Pelancong Paramaditha di The Wandering bukan hanya pengelana dunia yang memiliki hak istimewa, tetapi juga migran tidak berdokumen yang tinggal di New York, pengungsi di Eropa, orang yang mengembara di jalur rempah-rempah . “Ini lintasan yang berbeda dari versi kosmopolitanisme yang dominan di media, di mana semuanya tentang pemaparan budaya lain melalui konsumsi,” katanya.
The Wandering diterbitkan di Indonesia pada tahun 2017 dengan judul Gentayangan . Ini diterjemahkan secara langsung sebagai “mengembara” tetapi kata Indonesia mengandung nada numinous yang tidak dimiliki padanan bahasa Inggris. Paramaditha mengatakan itu menggambarkan “keadaan roh yang mengembara, roh yang tidak lagi bersama kita di dunia kita tetapi belum menyeberang ke dunia orang mati. Mereka menempati ruang liminal ini.”
Dengan struktur petualangan pilihan Anda sendiri, The Wandering adalah fiksi yang paling hidup, menghadirkan pilihan dan keraguan yang tak terhindarkan kepada pembaca – dengan kata lain, onisme. Ini juga fiksi yang paling tidak terikat, di mana pembaca dapat melemparkan diri mereka melintasi zona waktu, diri dan situasi, bebas dari risiko, bahaya, atau diskriminasi.

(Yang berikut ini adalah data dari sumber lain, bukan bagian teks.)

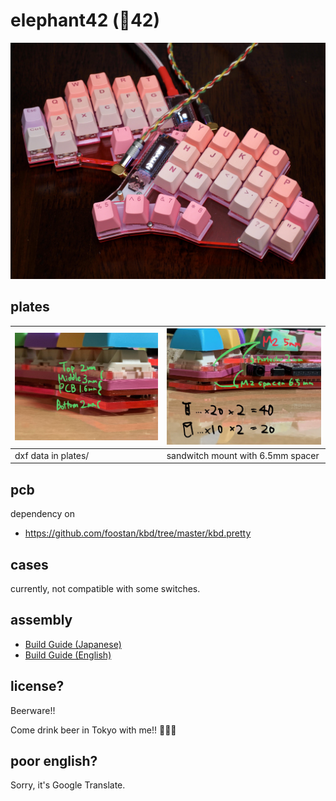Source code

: # elephant42 (🐘42)

![what-is-this](what-is-this.jpg)

## plates

|![plate1](plates/description1.jpg)|![plate2](plates/description2.jpg)|
|--|--|
|dxf data in plates/|sandwitch mount with 6.5mm spacer|

## pcb

dependency on

  - https://github.com/foostan/kbd/tree/master/kbd.pretty


## cases

currently, not compatible with some switches.


## assembly

- [Build Guide (Japanese)](docs/build-guide.md)
- [Build Guide (English)](docs/build-guide-english.md)

## license?

Beerware!!

Come drink beer in Tokyo with me!! 🍺🍺🍺


## poor english?

Sorry, it's Google Translate.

Berbicara kepada Paramaditha di Sydney dari London, saya dikejutkan oleh keadaan gentayangan bersama kami sendiri , kata-kata kami berjalan dari malam ke siang, dari musim dingin ke musim panas. Adapun gentayangannya sendiri , ia membagi diri antara karya akademisnya, tulisannya, dan keterlibatannya dalam kelompok feminis di Indonesia.
Dengan desain atau kebutuhan, Paramaditha telah sampai pada pandangan dunia yang terombang-ambing antara kehendak bebas dan determinisme budaya, dengan multiplisitas sebagai akarnya. “Kami dapat memutuskan ke mana harus pergi tetapi kami tidak benar-benar bebas,” katanya. “Saya suka memiliki gagasan tentang banyak diri dan banyak keadaan. Karena itulah kita.”